Alla nostra età... E allora, se una cosa la si deve fare, la si faccia bene, per dio. Sotto il palco, con ragazzini e ragazzine urlanti, tutti pervasi da erba spinella che chissà come è riuscita a superare gli efficientissimi cani poliziotto dell'ingresso. Noi, coi nostri capelli bianchi e i nostri sigarilli Cohiba...
E Vasco non lo si vedeva in questa forma da tempo immemore. Forse da mai. Da giovane era grandissimo, per il vero, ma, detto con onestà, era tutto fuorché in forma.
Ora salta e canta per due ore e mezza. Fa tantissime canzoni. Intrattiene il pubblico con quasi mezz'ora di siparietto acustico, solo voce e chitarra, quasi al centro del palco, accontentando tutti, da chi aveva vent'anni, o dieci, con Sally, a chi è cresciuto con Jenny E' Pazza e Non Siamo Mica Gli Americani (sì, giuro, le ha fatte tutt'e due, e pure bene, con la giusta dose di disperazione la prima e di goliardia la seconda).
Il resto del repertorio spazia tra il vecchio ed il nuovo con poche, davvero poche, concessioni al pecoreccio classificaro recente.
È chiaro: Vasco è e resta un industria, un ex autore, un monumento alla contemporaneità, sia buona che cattiva.
Ma sa stare sul palco, e sa fare il suo lavoro.

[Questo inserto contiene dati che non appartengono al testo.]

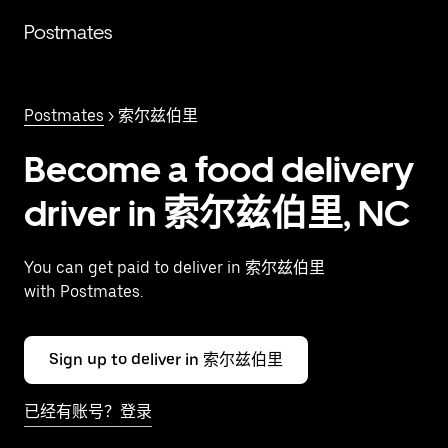
跳
Postmates
至
主
要
内
Postmates
> 索尔兹伯里
容
Become a food delivery
driver in 索尔兹伯里, NC
You can get paid to deliver in 索尔兹伯里
with Postmates.
Sign up to deliver in 索尔兹伯里
已经有账号？登录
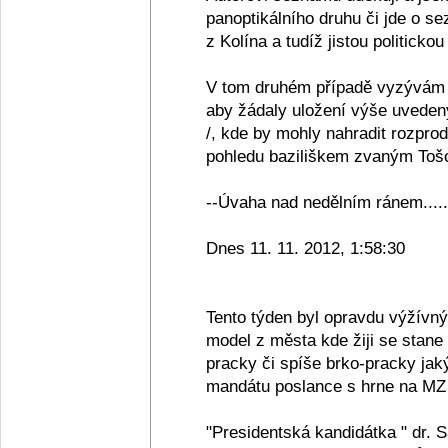
panoptikálního druhu či jde o se
z Kolína a tudíž jistou politickou
V tom druhém případě vyzývám 
aby žádaly uložení výše uveden
/, kde by mohly nahradit rozpro
pohledu baziliškem zvaným Tošov
--Úvaha nad nedělním ránem.....
Dnes 11. 11. 2012, 1:58:30
Tento týden byl opravdu výžívn
model z města kde žiji se stane
pracky či spíše brko-pracky jak
mandátu poslance s hrne na MZ 
"Presidentská kandidátka " dr. 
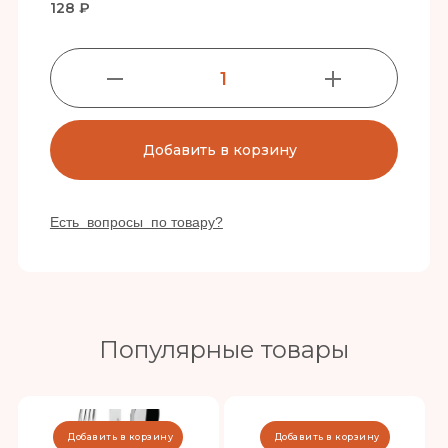
128 ₽
1
Добавить в корзину
Есть вопросы по товару?
Популярные товары
Добавить в корзину
Добавить в корзину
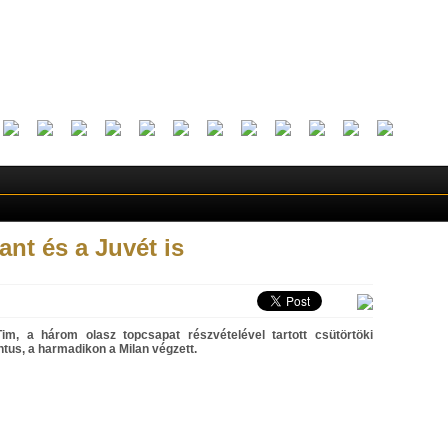
ant és a Juvét is
im, a három olasz topcsapat részvételével tartott csütörtöki
tus, a harmadikon a Milan végzett.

Sa divertire ragazzini figli di chi aveva vent'anni ai tempi di Albachiara e ragazzi invecchiati che ne hanno quaranta ai tempi del Mondo Che Vorrei.
Vasco è Vasco. Piaccia o no. Positivo e negativo. Vero e falso, profondo e pecoreccio. Se non fosse un'imperdonabile botta di retorica, verrebbe da dire che rassomiglia un po' alla vita.